Another way to think about the highest use of capital is to reflect upon your own experiences investing in your business. You definitely want your capital to satisfy as may uses as possible. If you had the choice between purchasing a tractor or a piece of land, what is the highest use of capital? That might be determined by the number of uses I have for the purchased object and whether those uses can return capital that would allow me to re-invest into other uses. The highest use of capital in this case might be a tractor because having the land alone without a machine to work it is not likely to return capital back to me as quickly as having a tractor that can be used for many revenue generating activities and also to develop the land. The revenue generated from using the tractor might allow me to subsequently buy the land and have a tractor to work it which preserves my wealth and potentially allows me to re-invest my capital again. So the highest use principle might help us figure out which of several potential investments is the best use of our capital based on whether one of those investments is more likely to allow us to invest in the other uses for our capital.
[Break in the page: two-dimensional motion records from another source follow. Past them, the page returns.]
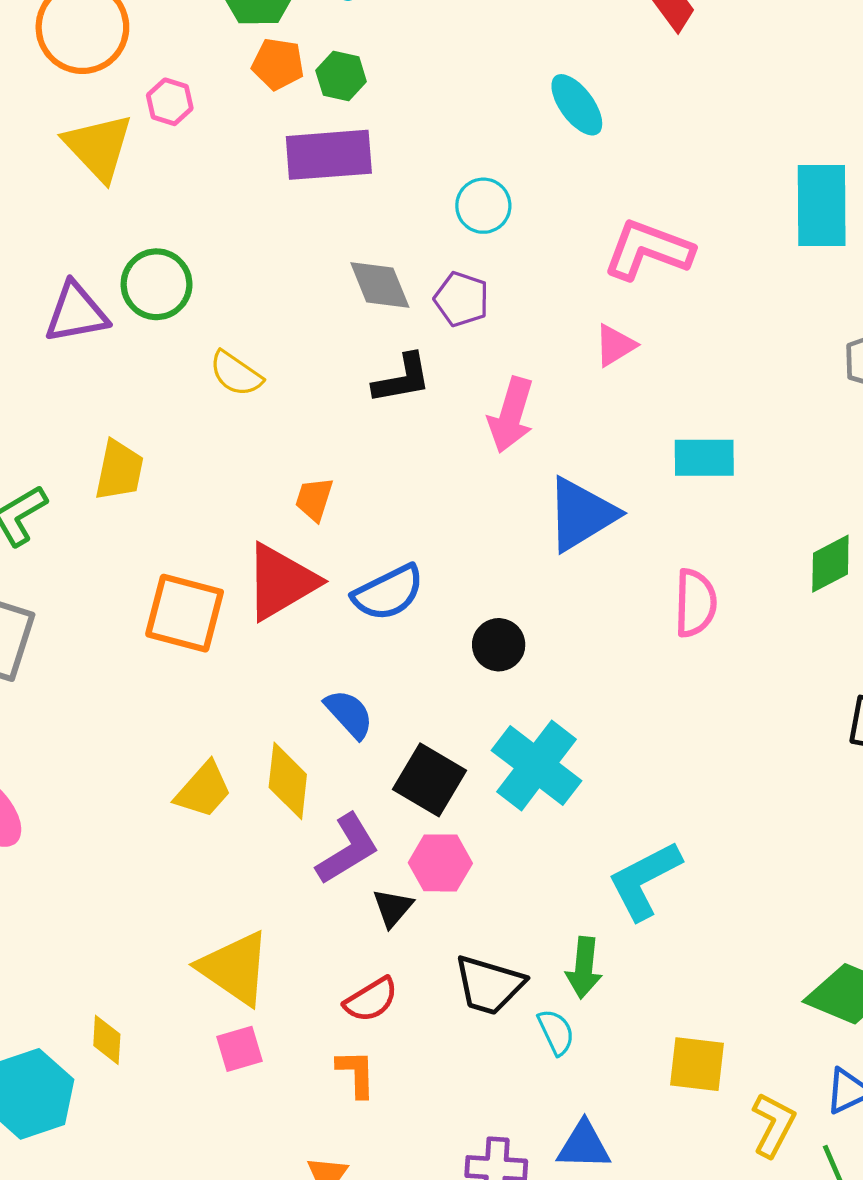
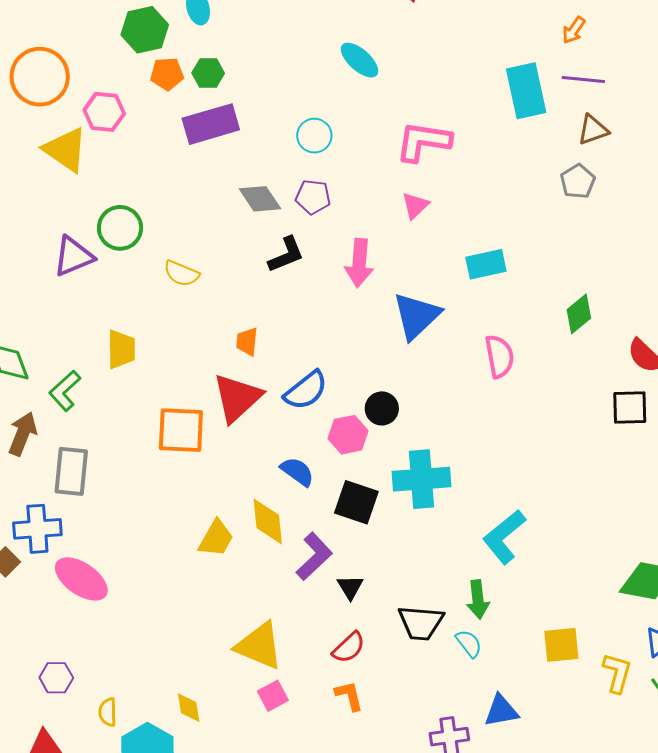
pink hexagon: (170, 102) -> (104, 112), size x1.4
cyan cross: (537, 766) -> (422, 479), turned -30
pink hexagon: (440, 863) -> (348, 435), moved

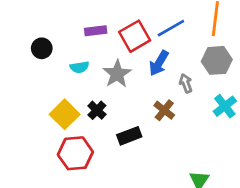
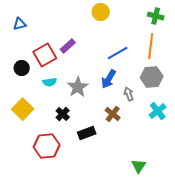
purple rectangle: (96, 31) -> (68, 46), moved, turned -35
red square: (135, 36) -> (45, 55), moved
yellow square: (65, 114) -> (23, 109), moved

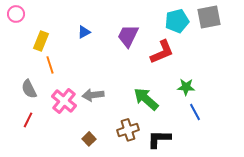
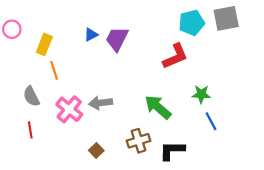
pink circle: (16, 14) -> (12, 29), moved
purple trapezoid: (128, 36) -> (117, 39), moved
red line: (28, 120) -> (30, 130), turned -35

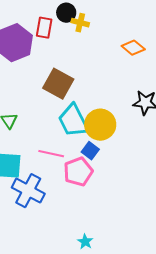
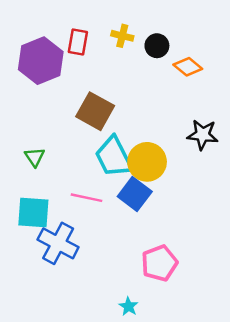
black circle: (66, 13) -> (157, 46), moved
blue square: (90, 151) -> (135, 194), size x1.5
pink pentagon: (78, 172) -> (159, 263), moved

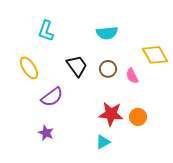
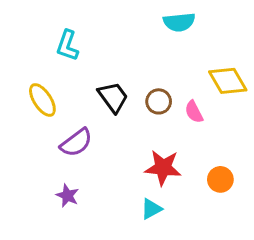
cyan semicircle: (107, 33) -> (179, 22), moved
orange circle: (138, 117) -> (220, 179), moved

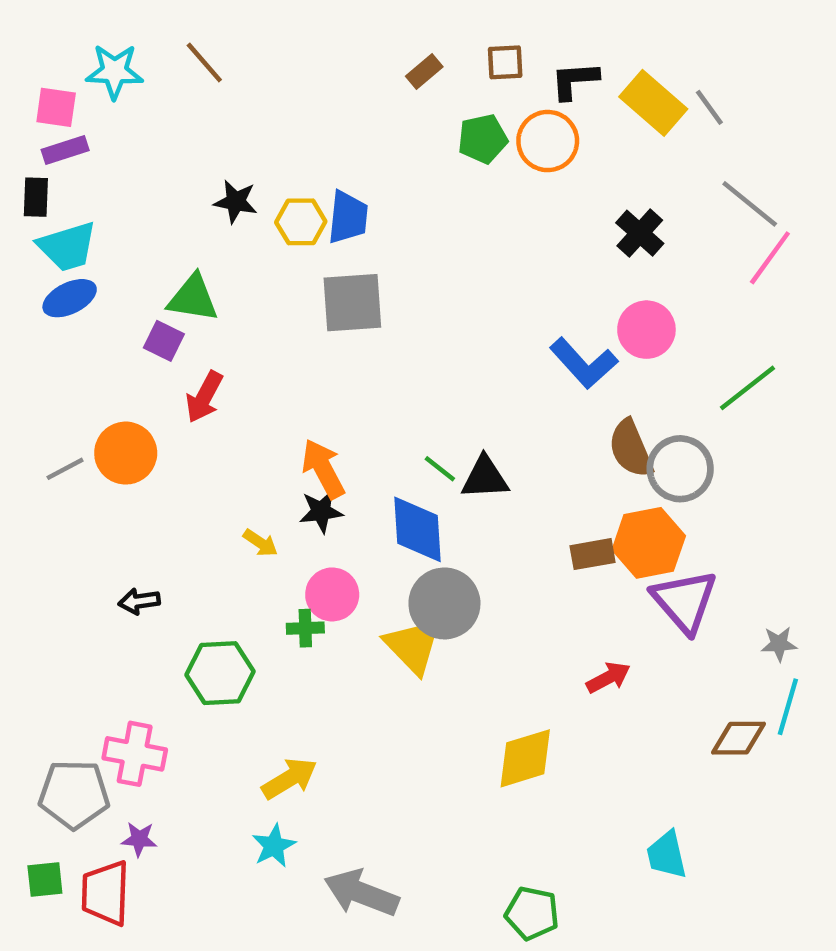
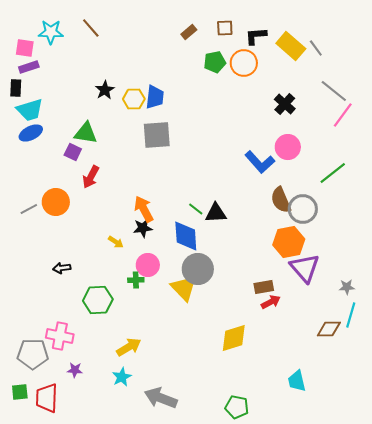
black star: (236, 202) -> (105, 90), turned 30
brown rectangle: (593, 554) -> (264, 287), moved
purple star: (139, 839) -> (75, 370), moved

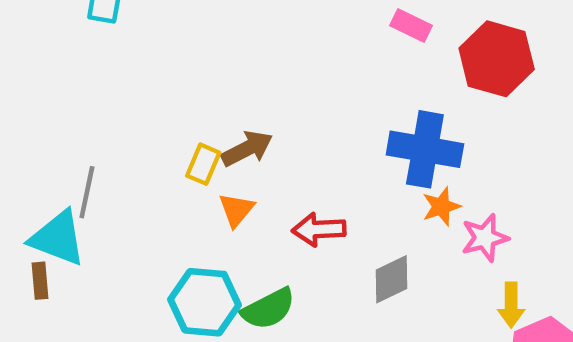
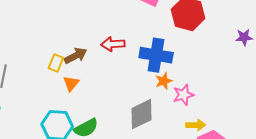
red arrow: (319, 229) -> (113, 44), moved
gray diamond: (391, 279) -> (142, 114), size x1.4
yellow arrow: (511, 305) -> (196, 125), turned -90

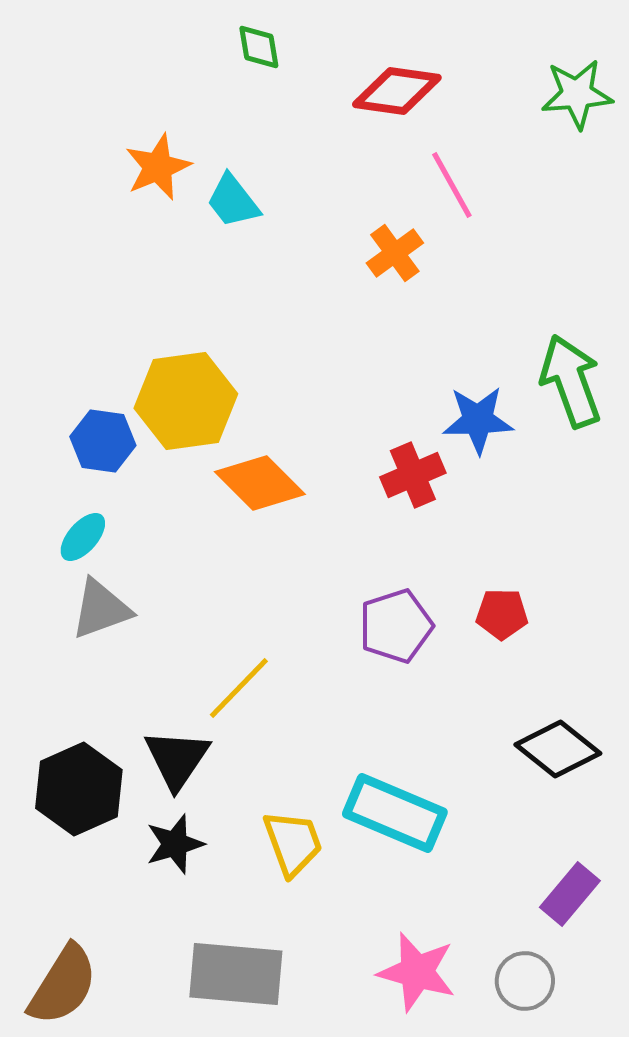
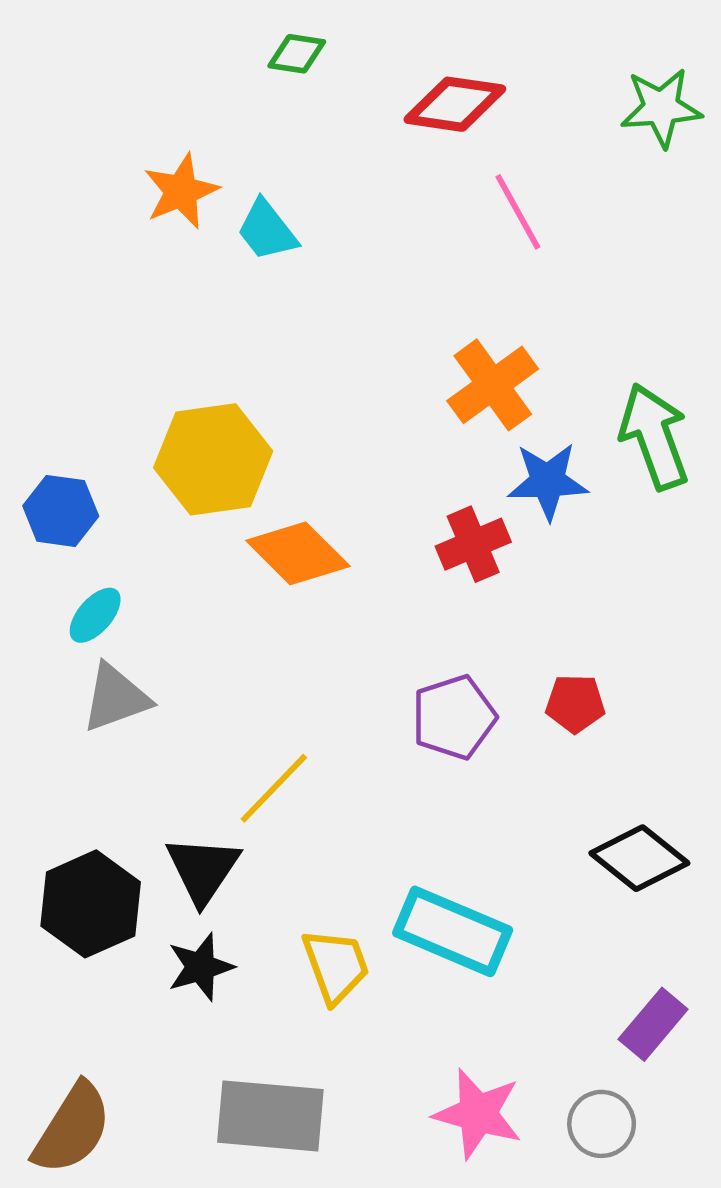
green diamond: (259, 47) -> (297, 54), turned -72
orange cross: (395, 253) -> (493, 385), moved, size x1.4
blue hexagon: (103, 441) -> (61, 511), moved

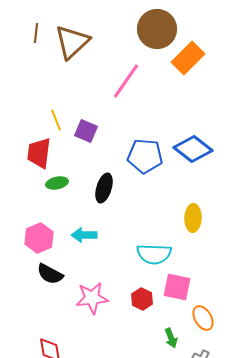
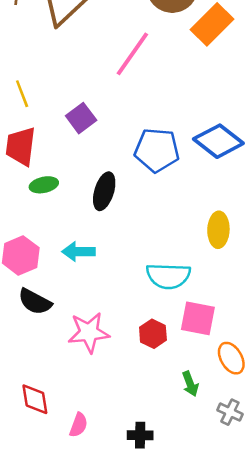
yellow line: (56, 120) -> (22, 94), moved
purple square: (86, 131) -> (81, 118), turned 30

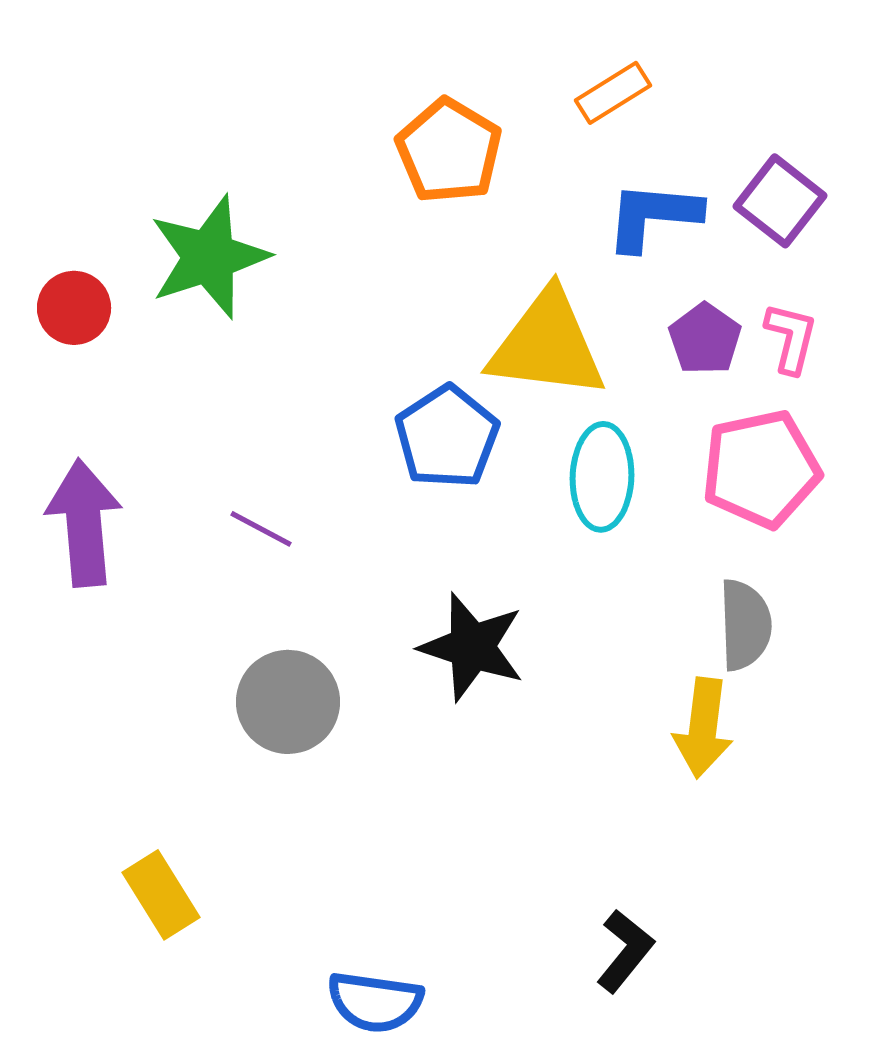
Another way to think about the highest use of capital is in terms of maximizing positive impact while preserving wealth. Some call this social impact investing. In this case you look beyond just the monetary returns of you investment to how the investment impacts the lives of workers, the community, and the environment. Henry Ford, for example, said "The highest use of capital is not to make more money, but to make money do more for the betterment of life." Henry Ford may not have
been totally philanthropic when he used his capital to raise workers wages as it lead to his workers being able to afford to buy the cars he was producing. Using capital for "the betterment of life" can feedback and create a virtuous cycle of investing that ensures your money enjoys many uses in other hands before it is finally exported from the community for some commodity that cannot be purchased locally. Ford's capital investments had significant social impact while also preserving his wealth. Some might say the preservation of capital is not required in social impact investing. If not, then we have to ask whether this is the highest use for our capital because once it is used up there may no longer be capital available for other uses.
Anytime we invest money we are concerned with making the best use of our investment capital. The highest use principle encourages us to look beyond the initial use of investment capital to anticipate how the investment might lead to other uses of capital either in your hands or in the hands of others. Ideally you want your investment capital to be preserved so it can be used again for the next best use of capital.
Social impact investing is another way to frame the highest use of capital and the highest use principle might be even more applicable to this form of investing. If you are an investor considering a social impact investment you might want to invest in a project that represents the highest positive use of your capital while also ensuring that your capital will be preserved for the next highest use in the future. Entrepreneurs receiving such funds should realize that the objective of the investor may not be to simply to spend their money on a good cause, but to create enough revenue from their investment to preserve their wealth for the next best use and to create the maximum number of uses in the community where the money is being invested.